### What is needed
Only certain lines below are wanted: those starting at the line containing "[144,251,180,257] name. ->" and ending at the line containing "(829, 187) none", both included, each retyped exactly.

BEGIN Source material

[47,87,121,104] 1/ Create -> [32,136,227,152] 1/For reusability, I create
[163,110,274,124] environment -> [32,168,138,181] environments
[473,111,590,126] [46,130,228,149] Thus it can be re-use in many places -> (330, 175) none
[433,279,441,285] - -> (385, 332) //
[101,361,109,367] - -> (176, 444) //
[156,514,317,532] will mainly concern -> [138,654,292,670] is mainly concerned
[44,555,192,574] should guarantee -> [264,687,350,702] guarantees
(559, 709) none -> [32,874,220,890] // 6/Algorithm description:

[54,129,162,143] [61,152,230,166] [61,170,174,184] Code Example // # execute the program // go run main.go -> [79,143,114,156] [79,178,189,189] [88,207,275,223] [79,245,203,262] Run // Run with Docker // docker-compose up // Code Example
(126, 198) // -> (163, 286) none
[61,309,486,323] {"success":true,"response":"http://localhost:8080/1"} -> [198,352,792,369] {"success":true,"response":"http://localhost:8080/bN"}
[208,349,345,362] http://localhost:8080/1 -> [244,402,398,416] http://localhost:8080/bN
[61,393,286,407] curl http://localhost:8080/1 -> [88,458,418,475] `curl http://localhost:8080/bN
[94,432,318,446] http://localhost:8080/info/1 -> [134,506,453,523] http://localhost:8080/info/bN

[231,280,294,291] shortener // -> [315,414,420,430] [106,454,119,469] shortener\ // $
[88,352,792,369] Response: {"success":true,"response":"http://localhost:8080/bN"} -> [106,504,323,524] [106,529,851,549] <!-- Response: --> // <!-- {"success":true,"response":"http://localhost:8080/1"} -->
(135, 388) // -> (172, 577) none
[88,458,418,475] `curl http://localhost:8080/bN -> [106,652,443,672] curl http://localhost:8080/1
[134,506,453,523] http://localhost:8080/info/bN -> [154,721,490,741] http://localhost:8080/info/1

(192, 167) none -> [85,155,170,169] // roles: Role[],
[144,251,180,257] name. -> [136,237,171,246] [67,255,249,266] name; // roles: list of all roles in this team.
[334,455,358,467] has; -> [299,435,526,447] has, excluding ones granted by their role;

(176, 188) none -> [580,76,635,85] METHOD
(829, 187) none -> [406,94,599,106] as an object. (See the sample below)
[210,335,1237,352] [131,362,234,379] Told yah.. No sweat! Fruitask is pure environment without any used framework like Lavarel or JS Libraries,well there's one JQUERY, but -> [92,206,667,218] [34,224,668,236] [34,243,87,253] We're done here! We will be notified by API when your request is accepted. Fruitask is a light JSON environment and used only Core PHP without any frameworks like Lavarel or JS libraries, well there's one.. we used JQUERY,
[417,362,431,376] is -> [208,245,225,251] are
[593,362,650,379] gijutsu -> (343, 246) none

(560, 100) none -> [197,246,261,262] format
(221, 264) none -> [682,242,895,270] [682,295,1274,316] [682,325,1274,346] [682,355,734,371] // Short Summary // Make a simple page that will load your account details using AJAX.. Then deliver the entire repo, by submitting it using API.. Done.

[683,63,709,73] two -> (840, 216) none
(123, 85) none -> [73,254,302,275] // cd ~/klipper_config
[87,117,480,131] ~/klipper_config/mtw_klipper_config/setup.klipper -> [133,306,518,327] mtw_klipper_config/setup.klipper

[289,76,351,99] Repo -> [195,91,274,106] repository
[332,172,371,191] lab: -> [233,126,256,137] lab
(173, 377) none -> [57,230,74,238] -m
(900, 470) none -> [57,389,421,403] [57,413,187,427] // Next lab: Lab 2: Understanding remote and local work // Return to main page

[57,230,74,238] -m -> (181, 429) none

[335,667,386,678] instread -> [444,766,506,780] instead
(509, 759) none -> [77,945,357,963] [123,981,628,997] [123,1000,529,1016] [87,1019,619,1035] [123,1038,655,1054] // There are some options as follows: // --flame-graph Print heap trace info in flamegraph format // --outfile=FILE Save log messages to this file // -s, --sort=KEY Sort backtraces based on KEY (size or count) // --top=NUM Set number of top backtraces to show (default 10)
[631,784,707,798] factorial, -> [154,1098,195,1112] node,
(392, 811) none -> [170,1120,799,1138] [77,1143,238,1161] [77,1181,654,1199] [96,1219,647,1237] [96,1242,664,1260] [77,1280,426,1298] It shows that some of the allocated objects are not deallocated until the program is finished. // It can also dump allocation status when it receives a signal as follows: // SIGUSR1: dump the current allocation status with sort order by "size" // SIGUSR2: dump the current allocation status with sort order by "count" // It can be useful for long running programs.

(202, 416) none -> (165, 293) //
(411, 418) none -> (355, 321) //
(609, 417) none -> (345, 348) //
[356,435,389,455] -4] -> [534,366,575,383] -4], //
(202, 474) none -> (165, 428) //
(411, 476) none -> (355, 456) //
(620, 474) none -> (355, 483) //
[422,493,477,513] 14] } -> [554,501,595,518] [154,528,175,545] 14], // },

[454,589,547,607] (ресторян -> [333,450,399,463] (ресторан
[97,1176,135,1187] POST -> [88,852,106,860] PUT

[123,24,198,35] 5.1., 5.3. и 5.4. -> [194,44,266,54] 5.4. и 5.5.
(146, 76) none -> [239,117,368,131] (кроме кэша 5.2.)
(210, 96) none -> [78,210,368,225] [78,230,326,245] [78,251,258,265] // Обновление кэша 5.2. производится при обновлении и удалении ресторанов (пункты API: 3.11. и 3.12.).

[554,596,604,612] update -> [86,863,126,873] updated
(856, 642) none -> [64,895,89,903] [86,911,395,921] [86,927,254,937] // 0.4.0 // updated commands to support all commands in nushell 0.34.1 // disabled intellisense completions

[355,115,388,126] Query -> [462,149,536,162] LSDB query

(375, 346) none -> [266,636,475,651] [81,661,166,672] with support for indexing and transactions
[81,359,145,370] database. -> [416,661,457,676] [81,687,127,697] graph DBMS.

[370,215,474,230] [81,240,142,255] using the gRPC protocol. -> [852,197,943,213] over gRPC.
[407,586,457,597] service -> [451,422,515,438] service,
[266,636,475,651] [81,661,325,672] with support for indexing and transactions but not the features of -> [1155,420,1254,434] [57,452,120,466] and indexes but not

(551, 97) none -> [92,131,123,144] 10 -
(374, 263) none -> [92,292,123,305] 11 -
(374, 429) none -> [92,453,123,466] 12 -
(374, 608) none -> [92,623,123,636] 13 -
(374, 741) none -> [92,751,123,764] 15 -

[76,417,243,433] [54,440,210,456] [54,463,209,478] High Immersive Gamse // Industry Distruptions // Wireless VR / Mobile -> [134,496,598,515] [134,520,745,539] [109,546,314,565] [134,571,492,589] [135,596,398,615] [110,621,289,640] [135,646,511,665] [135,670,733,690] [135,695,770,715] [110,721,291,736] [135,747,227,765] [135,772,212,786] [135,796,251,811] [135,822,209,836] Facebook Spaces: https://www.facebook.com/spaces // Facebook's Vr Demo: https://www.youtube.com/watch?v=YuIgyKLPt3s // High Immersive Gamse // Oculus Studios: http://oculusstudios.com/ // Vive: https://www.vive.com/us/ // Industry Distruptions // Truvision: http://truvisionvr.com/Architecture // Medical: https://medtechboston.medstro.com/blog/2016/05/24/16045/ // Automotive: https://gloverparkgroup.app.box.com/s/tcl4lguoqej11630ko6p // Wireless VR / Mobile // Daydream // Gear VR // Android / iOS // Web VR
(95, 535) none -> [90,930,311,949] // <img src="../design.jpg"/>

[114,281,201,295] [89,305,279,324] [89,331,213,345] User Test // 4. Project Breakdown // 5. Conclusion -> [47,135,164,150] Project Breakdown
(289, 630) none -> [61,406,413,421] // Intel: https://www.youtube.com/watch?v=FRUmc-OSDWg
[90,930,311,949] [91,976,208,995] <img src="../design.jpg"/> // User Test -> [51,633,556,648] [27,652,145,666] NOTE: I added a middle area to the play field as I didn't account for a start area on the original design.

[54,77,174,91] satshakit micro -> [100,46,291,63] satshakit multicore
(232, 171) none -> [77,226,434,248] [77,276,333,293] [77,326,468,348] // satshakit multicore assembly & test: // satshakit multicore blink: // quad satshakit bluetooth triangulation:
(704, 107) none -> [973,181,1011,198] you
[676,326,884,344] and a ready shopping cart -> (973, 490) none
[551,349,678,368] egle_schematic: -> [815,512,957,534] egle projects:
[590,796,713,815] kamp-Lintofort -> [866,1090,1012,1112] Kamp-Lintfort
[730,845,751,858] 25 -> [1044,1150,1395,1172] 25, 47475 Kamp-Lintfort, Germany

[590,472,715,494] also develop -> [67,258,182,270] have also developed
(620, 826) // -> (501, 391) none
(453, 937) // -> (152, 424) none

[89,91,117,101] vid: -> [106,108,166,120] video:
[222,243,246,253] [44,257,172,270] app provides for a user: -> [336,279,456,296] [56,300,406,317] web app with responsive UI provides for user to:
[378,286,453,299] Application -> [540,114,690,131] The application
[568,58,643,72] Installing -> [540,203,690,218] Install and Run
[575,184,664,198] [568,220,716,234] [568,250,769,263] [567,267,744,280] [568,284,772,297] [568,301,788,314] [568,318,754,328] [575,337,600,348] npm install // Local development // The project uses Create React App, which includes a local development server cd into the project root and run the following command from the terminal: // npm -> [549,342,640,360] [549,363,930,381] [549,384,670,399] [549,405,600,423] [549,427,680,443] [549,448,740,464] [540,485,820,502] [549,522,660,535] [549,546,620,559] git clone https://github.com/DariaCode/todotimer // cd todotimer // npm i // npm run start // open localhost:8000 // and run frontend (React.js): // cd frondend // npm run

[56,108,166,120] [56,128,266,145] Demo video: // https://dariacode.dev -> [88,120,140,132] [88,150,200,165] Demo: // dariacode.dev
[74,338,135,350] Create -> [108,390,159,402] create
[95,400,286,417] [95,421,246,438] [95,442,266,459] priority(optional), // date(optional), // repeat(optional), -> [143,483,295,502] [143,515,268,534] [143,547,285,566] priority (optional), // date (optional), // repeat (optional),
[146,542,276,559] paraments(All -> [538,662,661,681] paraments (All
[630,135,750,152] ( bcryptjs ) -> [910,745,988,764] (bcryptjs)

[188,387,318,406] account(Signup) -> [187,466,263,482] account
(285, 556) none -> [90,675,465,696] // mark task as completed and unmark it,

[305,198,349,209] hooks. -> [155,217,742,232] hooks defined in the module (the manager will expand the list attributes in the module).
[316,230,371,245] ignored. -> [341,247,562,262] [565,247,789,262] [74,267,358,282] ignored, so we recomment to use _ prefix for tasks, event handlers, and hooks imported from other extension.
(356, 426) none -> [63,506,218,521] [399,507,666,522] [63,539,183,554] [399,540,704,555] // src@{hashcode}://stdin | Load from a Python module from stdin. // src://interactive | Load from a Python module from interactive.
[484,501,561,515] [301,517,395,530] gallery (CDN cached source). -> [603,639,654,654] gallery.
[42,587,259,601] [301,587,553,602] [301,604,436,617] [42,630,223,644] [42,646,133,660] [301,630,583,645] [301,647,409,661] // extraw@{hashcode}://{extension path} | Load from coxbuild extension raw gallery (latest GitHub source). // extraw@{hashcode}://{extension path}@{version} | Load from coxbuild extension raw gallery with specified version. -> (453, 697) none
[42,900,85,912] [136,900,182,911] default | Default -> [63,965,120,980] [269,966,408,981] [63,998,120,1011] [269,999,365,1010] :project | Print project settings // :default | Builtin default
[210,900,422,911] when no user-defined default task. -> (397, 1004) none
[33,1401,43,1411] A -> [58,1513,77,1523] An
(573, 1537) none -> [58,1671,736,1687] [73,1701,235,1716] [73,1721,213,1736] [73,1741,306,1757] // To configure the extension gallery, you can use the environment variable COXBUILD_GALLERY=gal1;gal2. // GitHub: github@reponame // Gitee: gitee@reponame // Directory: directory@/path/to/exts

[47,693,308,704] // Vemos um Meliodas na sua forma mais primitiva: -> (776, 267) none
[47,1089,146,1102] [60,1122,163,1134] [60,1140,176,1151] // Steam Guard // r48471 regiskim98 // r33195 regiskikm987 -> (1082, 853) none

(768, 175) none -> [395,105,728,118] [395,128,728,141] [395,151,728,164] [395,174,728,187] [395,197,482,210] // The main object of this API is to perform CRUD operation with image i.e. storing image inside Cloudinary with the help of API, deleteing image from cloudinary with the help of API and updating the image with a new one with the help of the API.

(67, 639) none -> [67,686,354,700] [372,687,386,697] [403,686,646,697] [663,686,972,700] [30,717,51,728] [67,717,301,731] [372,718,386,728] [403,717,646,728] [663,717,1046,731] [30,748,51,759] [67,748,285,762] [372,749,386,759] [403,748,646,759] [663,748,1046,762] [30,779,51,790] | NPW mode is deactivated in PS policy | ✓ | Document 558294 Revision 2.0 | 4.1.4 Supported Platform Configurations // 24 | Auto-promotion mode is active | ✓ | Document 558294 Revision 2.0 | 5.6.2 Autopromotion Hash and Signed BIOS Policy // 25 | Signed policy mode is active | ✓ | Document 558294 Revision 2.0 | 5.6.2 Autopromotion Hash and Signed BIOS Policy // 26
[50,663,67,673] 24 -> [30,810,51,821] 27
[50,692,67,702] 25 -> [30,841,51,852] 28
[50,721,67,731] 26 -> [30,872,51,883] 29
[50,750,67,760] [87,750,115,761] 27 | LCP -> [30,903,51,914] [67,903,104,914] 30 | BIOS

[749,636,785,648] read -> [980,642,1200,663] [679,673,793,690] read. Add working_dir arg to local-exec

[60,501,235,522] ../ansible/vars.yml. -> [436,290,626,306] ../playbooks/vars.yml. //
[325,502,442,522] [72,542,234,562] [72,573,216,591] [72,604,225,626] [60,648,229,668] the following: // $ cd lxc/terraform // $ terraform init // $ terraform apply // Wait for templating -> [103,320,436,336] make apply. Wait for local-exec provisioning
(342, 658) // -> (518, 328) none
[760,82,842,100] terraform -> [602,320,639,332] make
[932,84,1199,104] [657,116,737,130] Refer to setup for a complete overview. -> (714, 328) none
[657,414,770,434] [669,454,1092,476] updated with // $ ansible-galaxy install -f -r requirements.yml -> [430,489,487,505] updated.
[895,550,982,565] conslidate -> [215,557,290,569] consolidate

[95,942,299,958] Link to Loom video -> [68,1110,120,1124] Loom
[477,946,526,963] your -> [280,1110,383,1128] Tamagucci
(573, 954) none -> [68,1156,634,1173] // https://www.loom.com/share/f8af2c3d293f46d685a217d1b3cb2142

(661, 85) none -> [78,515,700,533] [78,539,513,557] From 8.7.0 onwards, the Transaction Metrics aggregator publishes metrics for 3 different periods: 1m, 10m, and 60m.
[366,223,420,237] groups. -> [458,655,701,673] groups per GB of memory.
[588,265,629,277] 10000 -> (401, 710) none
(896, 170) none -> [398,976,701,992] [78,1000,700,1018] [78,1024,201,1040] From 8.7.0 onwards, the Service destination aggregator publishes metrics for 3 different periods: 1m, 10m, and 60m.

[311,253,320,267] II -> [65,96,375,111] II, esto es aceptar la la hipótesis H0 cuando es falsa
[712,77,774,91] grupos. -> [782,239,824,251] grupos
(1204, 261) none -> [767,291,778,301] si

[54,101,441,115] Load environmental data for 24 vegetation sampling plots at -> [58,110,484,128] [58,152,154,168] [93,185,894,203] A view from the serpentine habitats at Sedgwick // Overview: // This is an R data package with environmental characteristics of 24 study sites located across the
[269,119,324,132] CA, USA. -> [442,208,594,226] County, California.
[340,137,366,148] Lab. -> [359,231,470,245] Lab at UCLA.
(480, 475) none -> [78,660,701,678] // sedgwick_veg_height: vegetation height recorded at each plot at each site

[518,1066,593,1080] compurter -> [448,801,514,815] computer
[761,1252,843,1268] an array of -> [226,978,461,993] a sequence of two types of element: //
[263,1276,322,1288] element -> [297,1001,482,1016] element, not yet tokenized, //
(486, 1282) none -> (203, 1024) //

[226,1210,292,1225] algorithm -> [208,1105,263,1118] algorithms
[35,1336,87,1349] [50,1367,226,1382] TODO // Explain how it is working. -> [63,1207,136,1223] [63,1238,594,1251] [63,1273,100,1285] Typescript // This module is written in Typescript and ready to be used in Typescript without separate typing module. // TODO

END Source material

### Written reply
[144,251,180,257] name. -> [136,237,171,246] [67,255,249,266] name; // roles: list of all roles in this team.
[334,455,358,467] has; -> [299,435,526,447] has, excluding ones granted by their role;

(176, 188) none -> [580,76,635,85] METHOD
(829, 187) none -> [406,94,599,106] as an object. (See the sample below)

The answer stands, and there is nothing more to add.